Even before the announcement of Pelosi’s visit to Taiwan, there was “little near-term optimism surrounding the trajectory of U.S.-China relations,” Jason McMann, head of geopolitical risk analysis at research firm Morning Consult, told Fortune.
But her visit will “likely prove to be the nail in the coffin—and will steer relations down a negative path more quickly than before,” he said.
Pelosi’s Taiwan trip comes at a particularly sensitive time, as Chinese President Xi Jinping is expected to confirm his third presidential term at the Chinese Party Congress this October. Thus it’s “absolutely imperative that Xi doesn’t appear weak to his domestic audience,” Dan Pickard, attorney at Buchanan Ingersoll & Rooney and international trade and national security expert, told Fortune.
As a result, he says, “there will be significant pressure on Xi to take action rather than rely on the typical bellicose statements.”
In the event of a Chinese invasion of Taiwan, there would be a “hard decoupling of most trade, investment, and financial flows between the West and China…at minimum,” Williams wrote.
Aside from Taiwan specifically, the biggest chip companies in the U.S., like Intel, Nvidia, Qualcomm, and Advanced Micro Devices (AMD), have major exposure to China, and rely on the country for a large portion of their sales.

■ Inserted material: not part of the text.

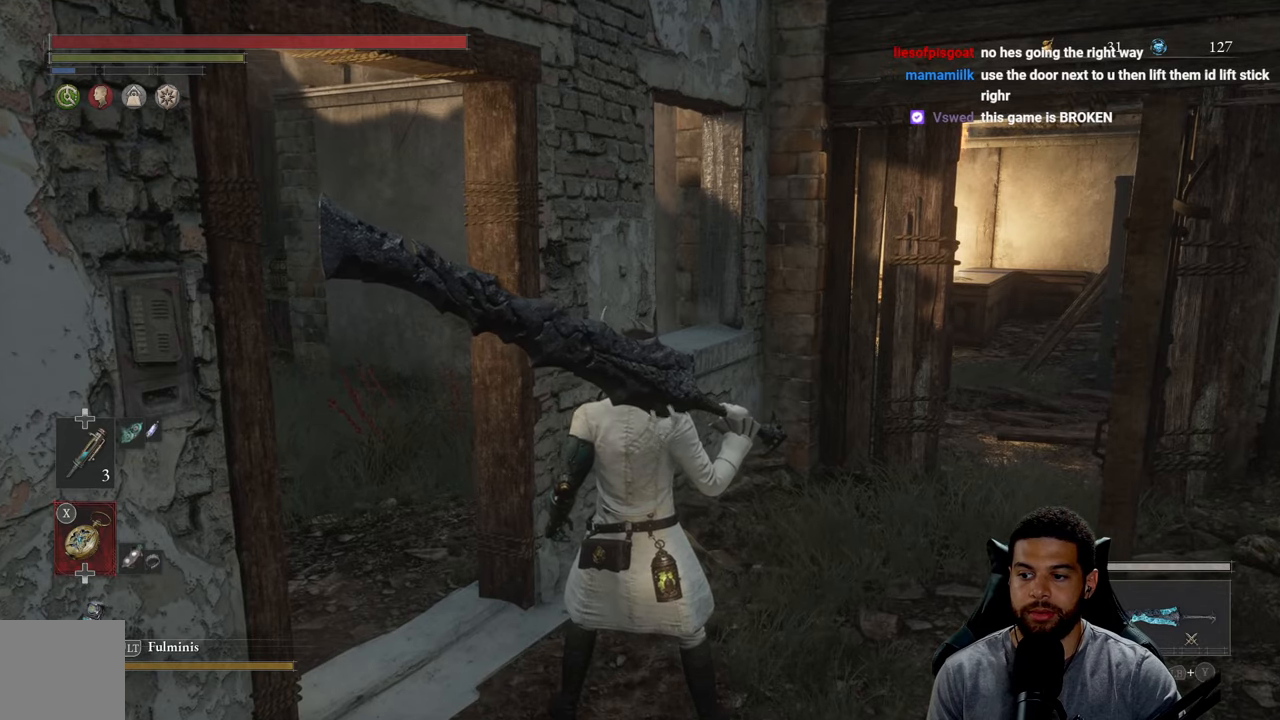
{"buttons": [], "left_stick": "center", "right_stick": "center", "events": []}
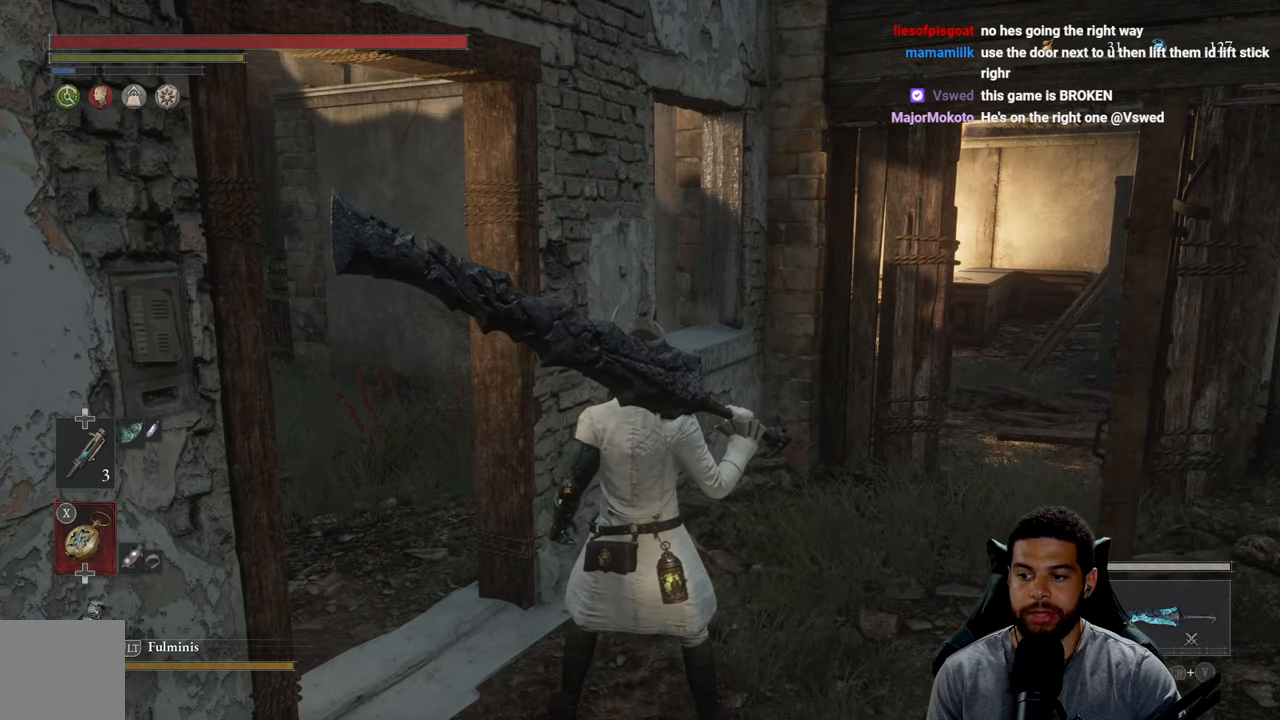
{"buttons": [], "left_stick": "right", "right_stick": "center", "events": [[200, "left_stick", "right"]]}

The U.S. public largely backs Taiwan’s sovereignty, with more than 60% of Americans supporting the country’s independence, according to a recent survey from Morning Consult. Over 40% of Americans say that the U.S. should definitely or probably impose economic sanctions against China if it invades Taiwan, such as banning U.S. investment in China.
But the U.S. and China are not on an inevitable collision course. China has “more than $1 trillion reasons—the size of their U.S. Treasury positions—not to have Pelosi’s trip lead to significant escalation,” Brendan Ahern, chief investment officer at Krane Funds Advisors, an investment management firm for China-focused ETFs, wrote in a Tuesday note.
China will need to respond in some manner to “satisfy the domestic audience…some level of saber-rattling, but I doubt [and] hope nothing more than that,” Ahern said.